Palamanui campus saved — Regents approve reallocated funding
HILO — A community college for West Hawaii moved a step closer Thursday when the University of Hawaii Board of Regents approved “repurposing” money left over from an Oahu project to pay higher-than-expected construction costs.
The board voted to use $6.5 million in leftover revenue bonds for the Palamanui campus to be located north and mauka of Kona International Airport. The money will be added to $7.5 million in previously approved state funding and $9.68 million from developer Palamanui LLC. Palamanui LLC is also providing about $10 million in infrastructure.
But the board didn’t let go of the money easily. Several members grilled John Morton, vice president for community colleges, on why the bids came in almost 40 percent higher than estimated.

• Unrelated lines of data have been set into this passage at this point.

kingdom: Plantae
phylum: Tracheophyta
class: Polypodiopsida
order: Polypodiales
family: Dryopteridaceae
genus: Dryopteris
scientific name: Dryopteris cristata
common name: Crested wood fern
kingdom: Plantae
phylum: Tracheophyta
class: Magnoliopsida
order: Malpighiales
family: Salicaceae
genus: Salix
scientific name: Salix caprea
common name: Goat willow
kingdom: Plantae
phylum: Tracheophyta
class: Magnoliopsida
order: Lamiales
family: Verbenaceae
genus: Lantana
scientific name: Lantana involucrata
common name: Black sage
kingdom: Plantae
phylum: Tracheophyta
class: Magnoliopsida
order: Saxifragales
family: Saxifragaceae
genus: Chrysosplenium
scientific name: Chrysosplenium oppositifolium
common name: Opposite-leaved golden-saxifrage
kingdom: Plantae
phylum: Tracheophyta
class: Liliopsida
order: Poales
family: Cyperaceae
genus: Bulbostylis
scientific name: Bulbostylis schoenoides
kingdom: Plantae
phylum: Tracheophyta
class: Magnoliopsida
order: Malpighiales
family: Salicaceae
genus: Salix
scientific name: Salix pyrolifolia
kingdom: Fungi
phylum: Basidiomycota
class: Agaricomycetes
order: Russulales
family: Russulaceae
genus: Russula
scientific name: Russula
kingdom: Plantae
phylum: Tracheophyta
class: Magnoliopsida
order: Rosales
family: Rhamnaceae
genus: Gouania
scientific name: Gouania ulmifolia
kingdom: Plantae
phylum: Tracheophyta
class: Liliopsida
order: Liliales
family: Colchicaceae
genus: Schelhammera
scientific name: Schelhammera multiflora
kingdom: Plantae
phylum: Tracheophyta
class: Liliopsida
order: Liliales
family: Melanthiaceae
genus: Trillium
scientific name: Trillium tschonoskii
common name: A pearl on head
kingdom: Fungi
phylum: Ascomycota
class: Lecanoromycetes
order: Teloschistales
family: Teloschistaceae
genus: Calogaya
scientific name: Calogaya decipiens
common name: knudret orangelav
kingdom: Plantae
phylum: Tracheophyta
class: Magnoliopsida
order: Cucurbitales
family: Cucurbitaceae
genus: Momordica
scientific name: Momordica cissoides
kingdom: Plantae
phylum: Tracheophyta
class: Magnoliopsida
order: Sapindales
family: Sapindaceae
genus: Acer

The board is especially sensitive to cost overruns after a contractor working on a University of Hawaii at Hilo student housing project in testimony to the state Legislature last week accused Capital Projects Director Brian Minaai of “blatant mismanagement,” saying he “gave away millions of dollars” and tried to funnel work to his friends. The state attorney general is looking into those allegations and the board took up the issue in executive session Thursday.
Regent Benjamin Kudo voted against using the money, after first asking the board to delay the vote until it could figure out why three contractors came in at around the same price, all significantly higher than estimated.
“We are under public scrutiny about how we spend our money,” Kudo said.
He chafed at hearing the board must commit the leftover bond money by June 30 or it must be reauthorized by the Legislature, pushing the project another year into the future.
“I want to express my concerns about proceeding with this project because we have a gun to our head,” Kudo said. “I’m not quite sure we’ve done our job, done our homework.”
The project’s low bidder, Nan Inc., had submitted a bid of $21.5 million, which was about $4 million more than the university and a private developer had set aside for the first phase. Nan Inc. withdrew its bid last month. The next lowest bid, from F&H Construction, was for about $25.5 million, leaving the $8 million gap between funding and cost.
Morton told the board he would work with the contractor to try to bring the cost down to $23 million. If there is a significant redesign, the project will have to go back out to bid. Some regents wanted to do just that, but they ended up voting in favor after pleas from other regents.
“I don’t think if we go out and rebid we’re going to get a lower bid,” said Regent James Lee. “We shouldn’t hold up this project any further. It’s 25 years in the making.”
Dozens of West Hawaii residents submitted written testimony urging the board to approve the money. Beth Sanders, interim director of the University Center at West Hawaii, brought along a petition signed by 140 students and staff who were on campus Wednesday at the Kealakekua shopping center.
“We consider us at a tipping point,” Sanders said. “The community is behind it and Palamanaui is stepping up to help with this.”
Mayor Billy Kenoi addressed the board on another topic, naming the UH-Hilo College of Pharmacy after the late U.S. Sen, Daniel Inouye. But Kenoi didn’t lobby for the Palamanui campus on Thursday.
Steve Colon, Hawaii division president of Hunt Cos., a Palamanui partner, urged the board to move the project forward.
“We have built a road, a great road. We’ve got the site all set up for you,” Colon said. “At the end of the day, we end up with a $20 million commitment. We’ve developed a world-class facility here that’s going to be a tremendous campus. … We did our part and we’re asking you to do your part.”
Colon said after the meeting that the first phase of the project will be a culinary arts building and a health science and student services building. The first phase, which will bring all of the current Kealakekua campus over to the Palamanui site, should be ready for classes January 2015, he said.
“We’re very, very pleased with the vote,” Colon said. “We’ve come so far and it’s just such a long journey.”